Unlike his filmmaker-father David Dhawan, director Rohit Dhawan doesn’t make rib-tickling comedies. And unlike his younger brother, Varun Dhawan, he is a private person. “I’m on the quieter side,” admits Rohit, as he opens up about his career and life as a Dhawan.
Were you expecting Dishoom to be lapped up by the audience?
I can’t talk about the numbers, but I was expecting 100% positive feedback. Movies like these are not made too often in India. It is a western genre. The film has a fresh narrative with regard to the screenplay and how the events unfold. Our intention was to make a fresh masala film. And I strongly believe that we have achieved that. We are used to watching those regular, over-the-top Hindi masala films. But in Dishoom, you can believe every character.
You’ve made your second film after a five-year gap (he made his directorial debut with Desi Boyz in 2011). Will you take as long to make your third one too?
There is no fixed plan. I’m not the most ambitious person. When I’m making a film, I’m ambitious about getting it right; I want the movie to reach the maximum number of people. But I take my own time. I’m a bit lazy. I like watching movies and reading. I have a bunch of boys that I hang out with. My wife tends to complain a lot about that. I have dreams, but I’m not someone who chases them immediately.
Your father used to make back-to-back hits…
We are poles apart. He is a rare and gifted film-maker.
Have you been influenced by his style of film-making?

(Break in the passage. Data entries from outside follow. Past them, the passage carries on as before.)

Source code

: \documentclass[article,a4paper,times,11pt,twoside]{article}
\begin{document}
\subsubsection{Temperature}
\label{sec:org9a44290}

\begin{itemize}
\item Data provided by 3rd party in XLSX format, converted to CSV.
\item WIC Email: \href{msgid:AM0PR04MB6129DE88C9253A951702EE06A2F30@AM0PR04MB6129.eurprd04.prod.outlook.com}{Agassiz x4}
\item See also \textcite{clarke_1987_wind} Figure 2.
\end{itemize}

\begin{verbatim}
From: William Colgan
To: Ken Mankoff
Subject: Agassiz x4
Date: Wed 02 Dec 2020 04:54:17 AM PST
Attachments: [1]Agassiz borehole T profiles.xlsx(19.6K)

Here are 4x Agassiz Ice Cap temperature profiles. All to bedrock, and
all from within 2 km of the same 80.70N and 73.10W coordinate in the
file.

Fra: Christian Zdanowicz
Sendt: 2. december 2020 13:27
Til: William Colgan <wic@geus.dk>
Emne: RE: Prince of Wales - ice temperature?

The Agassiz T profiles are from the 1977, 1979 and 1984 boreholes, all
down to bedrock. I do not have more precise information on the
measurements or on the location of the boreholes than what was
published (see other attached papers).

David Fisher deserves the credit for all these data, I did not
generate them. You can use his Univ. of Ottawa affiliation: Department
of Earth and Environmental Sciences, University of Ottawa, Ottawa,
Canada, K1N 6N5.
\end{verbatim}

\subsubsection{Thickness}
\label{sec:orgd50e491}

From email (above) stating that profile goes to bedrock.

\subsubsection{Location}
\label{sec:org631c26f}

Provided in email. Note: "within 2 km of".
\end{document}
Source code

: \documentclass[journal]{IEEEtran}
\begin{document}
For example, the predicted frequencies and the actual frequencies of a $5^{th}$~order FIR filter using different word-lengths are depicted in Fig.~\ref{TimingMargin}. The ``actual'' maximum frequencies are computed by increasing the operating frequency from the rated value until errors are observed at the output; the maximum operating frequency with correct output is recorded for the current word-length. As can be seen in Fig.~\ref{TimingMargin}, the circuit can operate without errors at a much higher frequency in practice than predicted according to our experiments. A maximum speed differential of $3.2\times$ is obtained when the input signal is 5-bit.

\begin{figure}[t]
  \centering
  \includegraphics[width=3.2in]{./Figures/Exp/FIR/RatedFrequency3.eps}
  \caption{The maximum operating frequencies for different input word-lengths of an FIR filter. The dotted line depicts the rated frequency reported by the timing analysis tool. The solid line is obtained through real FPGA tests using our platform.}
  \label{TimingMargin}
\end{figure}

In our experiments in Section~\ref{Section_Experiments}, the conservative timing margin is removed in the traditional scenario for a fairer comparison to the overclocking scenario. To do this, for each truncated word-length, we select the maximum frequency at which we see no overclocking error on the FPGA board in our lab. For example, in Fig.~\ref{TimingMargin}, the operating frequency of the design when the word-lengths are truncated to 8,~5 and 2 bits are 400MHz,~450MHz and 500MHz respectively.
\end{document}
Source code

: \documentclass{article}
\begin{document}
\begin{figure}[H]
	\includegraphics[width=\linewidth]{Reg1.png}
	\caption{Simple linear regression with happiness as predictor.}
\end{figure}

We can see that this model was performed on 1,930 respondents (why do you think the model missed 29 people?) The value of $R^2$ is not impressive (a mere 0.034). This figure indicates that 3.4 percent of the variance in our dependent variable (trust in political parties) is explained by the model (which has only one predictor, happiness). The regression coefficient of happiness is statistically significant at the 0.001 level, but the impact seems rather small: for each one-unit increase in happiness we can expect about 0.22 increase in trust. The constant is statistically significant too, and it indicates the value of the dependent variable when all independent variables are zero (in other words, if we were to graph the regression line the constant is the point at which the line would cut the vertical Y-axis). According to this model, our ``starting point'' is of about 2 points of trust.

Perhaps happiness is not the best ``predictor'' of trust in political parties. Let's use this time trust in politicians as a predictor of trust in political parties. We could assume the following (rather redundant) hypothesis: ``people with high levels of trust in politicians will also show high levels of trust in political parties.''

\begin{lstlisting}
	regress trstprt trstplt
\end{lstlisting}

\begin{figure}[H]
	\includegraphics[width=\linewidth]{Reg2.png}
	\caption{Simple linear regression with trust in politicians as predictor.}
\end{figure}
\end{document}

Yes, of course. His solid grip on the entertainment aspect of a film has influenced me a lot. He says, “There should never be a dull moment in the movie theatre.” He comes from a different school of thought. He believes that whatever a film-maker creates has to be entertaining. He told me, “Public ko bore mat karo (Don’t bore the audience)”, because you are asking someone to invest their time and hard-earned money in your film. I have learnt a lot by listening to him during our dinner table conversations.

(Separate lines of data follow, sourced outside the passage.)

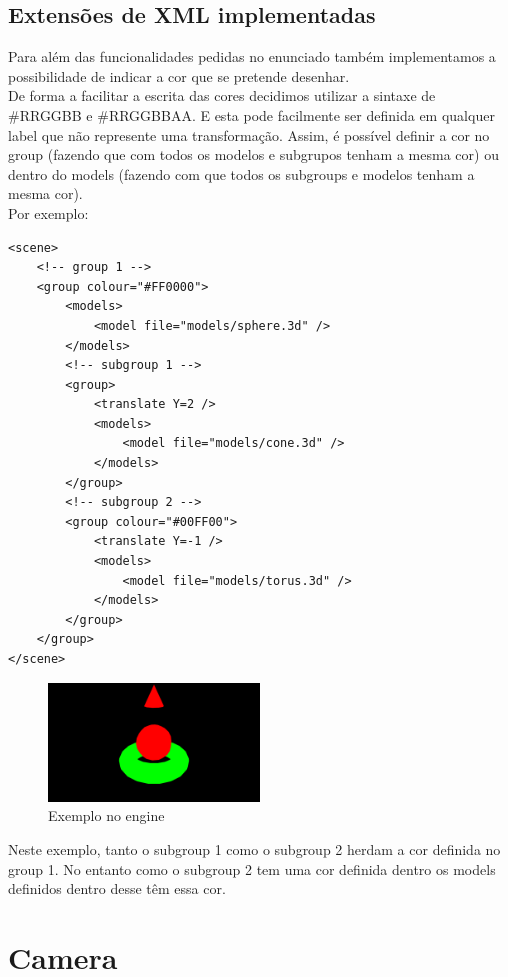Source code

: \documentclass[a4paper]{report}
\begin{document}
\subsection{Extensões de XML implementadas}
Para além das funcionalidades pedidas no enunciado também implementamos a
possibilidade de indicar a cor que se pretende desenhar.\\
De forma a facilitar a escrita das cores decidimos utilizar a sintaxe de
\#RRGGBB
e \#RRGGBBAA. E esta pode facilmente ser definida em qualquer label que não
represente uma transformação. Assim, é possível definir a cor no group (fazendo
que com todos os modelos e subgrupos tenham a mesma cor) ou dentro do models
(fazendo com que todos os subgroups e modelos tenham a mesma cor).\\
Por exemplo:
\begin{lstlisting}
<scene>
    <!-- group 1 -->
    <group colour="#FF0000">
        <models>
            <model file="models/sphere.3d" />
        </models>
        <!-- subgroup 1 -->
        <group>
            <translate Y=2 />
            <models>
                <model file="models/cone.3d" />
            </models>
        </group>
        <!-- subgroup 2 -->
        <group colour="#00FF00">
            <translate Y=-1 />
            <models>
                <model file="models/torus.3d" />
            </models>
        </group>
    </group>
</scene>
\end{lstlisting}
\begin{figure}[H]
    \centering 
    \includegraphics[width=0.5\textwidth]{images/example.png}
    \caption{Exemplo no engine}
    \label{fig:scheme_torus}
\end{figure}
Neste exemplo, tanto o subgroup 1 como o subgroup 2 herdam a cor definida no
group 1. No entanto como o subgroup 2 tem uma cor definida dentro os models
definidos dentro desse têm essa cor.

\section{Camera}
\end{document}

Do you remember watching your father’s films?
Yes, and it was so strange watching his films at that time. I remember, for all the movies he has done with Govinda, he used to get calls at 7 am (when the first show of a film would start), and by 9am, they were declared hits. Today, I have realised that making a hit film is so hard. His films came from a very honest and pure place.

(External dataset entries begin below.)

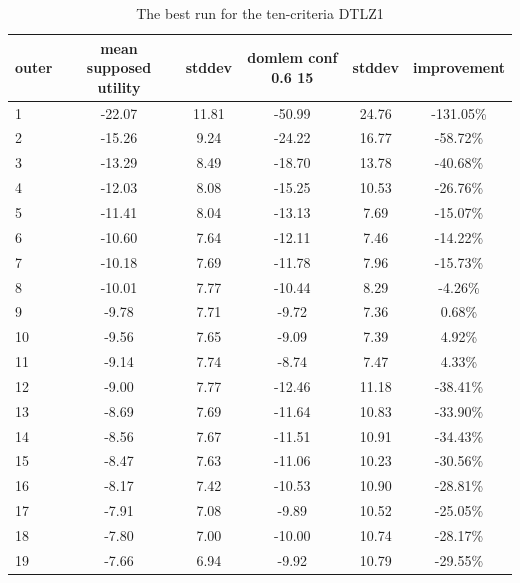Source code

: \begin{table}[htb]
  \centering
  \begin{tabular}{l c c c c c}
    \hline
outer & mean supposed utility & stddev & domlem conf 0.6 15 & stddev & improvement \\
    \hline
    \hline
1 & -22.07 & 11.81 & -50.99 & 24.76 & -131.05\% \\
2 & -15.26 & 9.24 & -24.22 & 16.77 & -58.72\% \\
3 & -13.29 & 8.49 & -18.70 & 13.78 & -40.68\% \\
4 & -12.03 & 8.08 & -15.25 & 10.53 & -26.76\% \\
5 & -11.41 & 8.04 & -13.13 & 7.69 & -15.07\% \\
6 & -10.60 & 7.64 & -12.11 & 7.46 & -14.22\% \\
7 & -10.18 & 7.69 & -11.78 & 7.96 & -15.73\% \\
8 & -10.01 & 7.77 & -10.44 & 8.29 & -4.26\% \\
9 & -9.78 & 7.71 & -9.72 & 7.36 & 0.68\% \\
10 & -9.56 & 7.65 & -9.09 & 7.39 & 4.92\% \\
11 & -9.14 & 7.74 & -8.74 & 7.47 & 4.33\% \\
12 & -9.00 & 7.77 & -12.46 & 11.18 & -38.41\% \\
13 & -8.69 & 7.69 & -11.64 & 10.83 & -33.90\% \\
14 & -8.56 & 7.67 & -11.51 & 10.91 & -34.43\% \\
15 & -8.47 & 7.63 & -11.06 & 10.23 & -30.56\% \\
16 & -8.17 & 7.42 & -10.53 & 10.90 & -28.81\% \\
17 & -7.91 & 7.08 & -9.89 & 10.52 & -25.05\% \\
18 & -7.80 & 7.00 & -10.00 & 10.74 & -28.17\% \\
19 & -7.66 & 6.94 & -9.92 & 10.79 & -29.55\% \\
    \hline
  \end{tabular}
  \caption{The best run for the ten-criteria DTLZ1}
  \label{t:un_best_3}
\end{table}


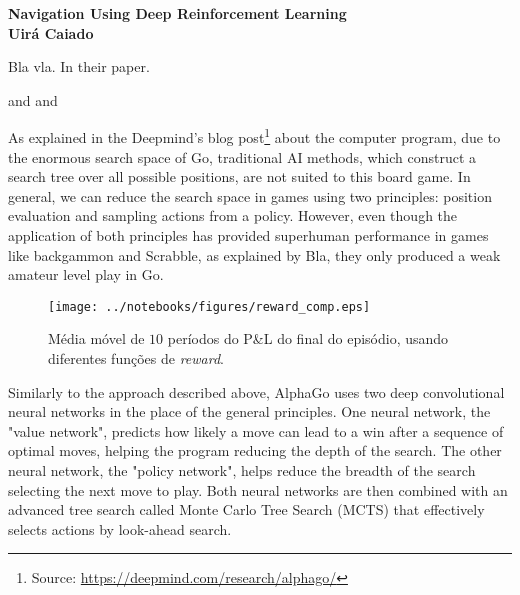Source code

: \documentclass[a4paper]{article}
\begin{document}

\begin{center}

{\bf \large {Navigation Using Deep Reinforcement Learning \\ \small Uirá Caiado}}
\end{center}




Bla vla. In their paper.

\cite{SchaulQAS15} and \cite{mnih2015humanlevel} and \cite{HasseltGS15}

As explained in the Deepmind's blog post\footnote{Source: \url{https://deepmind.com/research/alphago/}} about the computer program, due to the enormous search space of Go, traditional AI methods, which construct a search tree over all possible positions, are not suited to this board game. In general, we can reduce the search space in games using two principles: position evaluation and sampling actions from a policy. However, even though the application of both principles has provided superhuman performance in games like backgammon and Scrabble, as explained by Bla, they only produced a weak amateur level play in Go.


\begin{figure}[ht]
\centering
\captionsetup{margin=2cm}
\texttt{[image: ../notebooks/figures/reward\_comp.eps]}
\caption{Média móvel de $10$ períodos do P\&L do final do episódio, usando diferentes funções de \textit{reward}.}
\label{fig:rwd_funcs}
\end{figure}


Similarly to the approach described above, AlphaGo uses two deep convolutional neural networks in the place of the general principles. One neural network, the "value network", predicts how likely a move can lead to a win after a sequence of optimal moves, helping the program reducing the depth of the search. The other neural network, the "policy network", helps reduce the breadth of the search selecting the next move to play. Both neural networks are then combined with an advanced tree search called Monte Carlo Tree Search (MCTS) that effectively selects actions by look-ahead search.
\end{document}
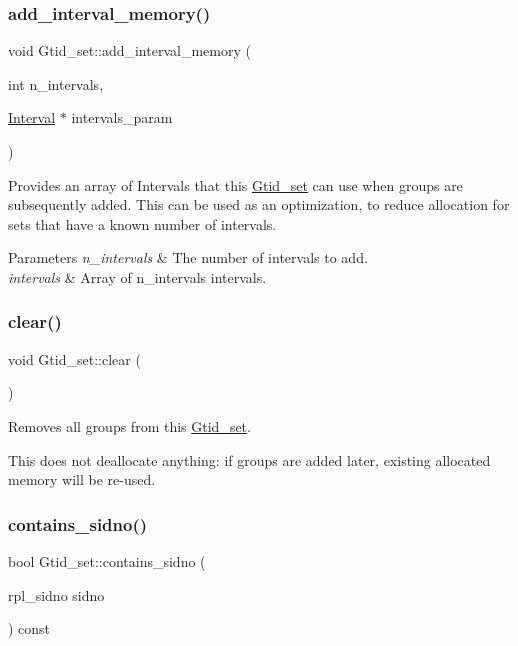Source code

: \subsubsection{\texorpdfstring{add\+\_\+interval\+\_\+memory()}{add\_interval\_memory()}}
{\footnotesize\ttfamily void Gtid\+\_\+set\+::add\+\_\+interval\+\_\+memory (\begin{DoxyParamCaption}\item[{int}]{n\+\_\+intervals,  }\item[{\mbox{\hyperlink{structGtid__set_1_1Interval}{Interval}} $\ast$}]{intervals\+\_\+param }\end{DoxyParamCaption})\hspace{0.3cm}{\ttfamily [inline]}}

Provides an array of Intervals that this \mbox{\hyperlink{classGtid__set}{Gtid\+\_\+set}} can use when groups are subsequently added. This can be used as an optimization, to reduce allocation for sets that have a known number of intervals.


\begin{DoxyParams}{Parameters}
{\em n\+\_\+intervals} & The number of intervals to add. \\
\hline
{\em intervals} & Array of n\+\_\+intervals intervals. \\
\hline
\end{DoxyParams}
\mbox{\label{classGtid__set_a8d8130a7559cfd7b940f42e66c9b171a}} 
\subsubsection{\texorpdfstring{clear()}{clear()}}
{\footnotesize\ttfamily void Gtid\+\_\+set\+::clear (\begin{DoxyParamCaption}{ }\end{DoxyParamCaption})}

Removes all groups from this \mbox{\hyperlink{classGtid__set}{Gtid\+\_\+set}}.

This does not deallocate anything\+: if groups are added later, existing allocated memory will be re-\/used. \mbox{\label{classGtid__set_a129894d15720c07d707ca29a426cbe47}} 
\subsubsection{\texorpdfstring{contains\+\_\+sidno()}{contains\_sidno()}}
{\footnotesize\ttfamily bool Gtid\+\_\+set\+::contains\+\_\+sidno (\begin{DoxyParamCaption}\item[{rpl\+\_\+sidno}]{sidno }\end{DoxyParamCaption}) const\hspace{0.3cm}{\ttfamily [inline]}}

Were you never tempted to make the kind of films your father made?
No, because I have too much respect for the films he has made with Govinda sir and Salman (Khan) bhai. I have been brought up between Bandra, Juhu and Andheri, and then I went to New York, USA, to study. I feel limited because of my protected upbringing. Dad, however, didn’t have all this. He was a free bird. He’s more desi. Living a protected life isn’t the best thing for a film-maker. I want to make a hardcore Indian film. But to do that, I think I need to go away and travel a bit.
Were you ever nervous about the comparisons with your father?
That’s something you can’t avoid, especially when you are born in a film family. I’ve always maintained that you don’t choose movies, movies choose you, when you are born in a film family. The same was the case with me and Varun. You can’t avoid those comparisons when you have a famous father who has had such a successful career. They were more for me because I am also a director.
You never wished to become an actor?
No, never. I acted in a few short films in school, but I never had an inclination towards it. I realised that it’s a completely different ball game. In acting, you have to cross all the lines of shamelessness. At least, as a director, you can live the secret life you’ve always wanted, through your actors.
Do you have friends in the industry?
Yes, I have close friends like Ranbir (Kapoor) and Arjun (Kapoor). Ranbir is a childhood friend, so he’s like a brother. I also have friends I hang out or grab a beer with. I don’t go out too often, so we just hang out at each other’s houses. Who wants to see a director? I don’t talk much, and keep to myself. I’m slightly on the quieter side.
Were you always interested in film-making?
From as early on as I can remember, I used to hang out on film sets and most of my summer holidays were spent in places such as Switzerland, where a lot of film songs (father’s songs) used to be shot. I gave film-making my 100%, and I am passionate about it.
They say after marriage everything changes…
Things are exactly the same for me. I think if you marry the right person, everything remains the same (laughs).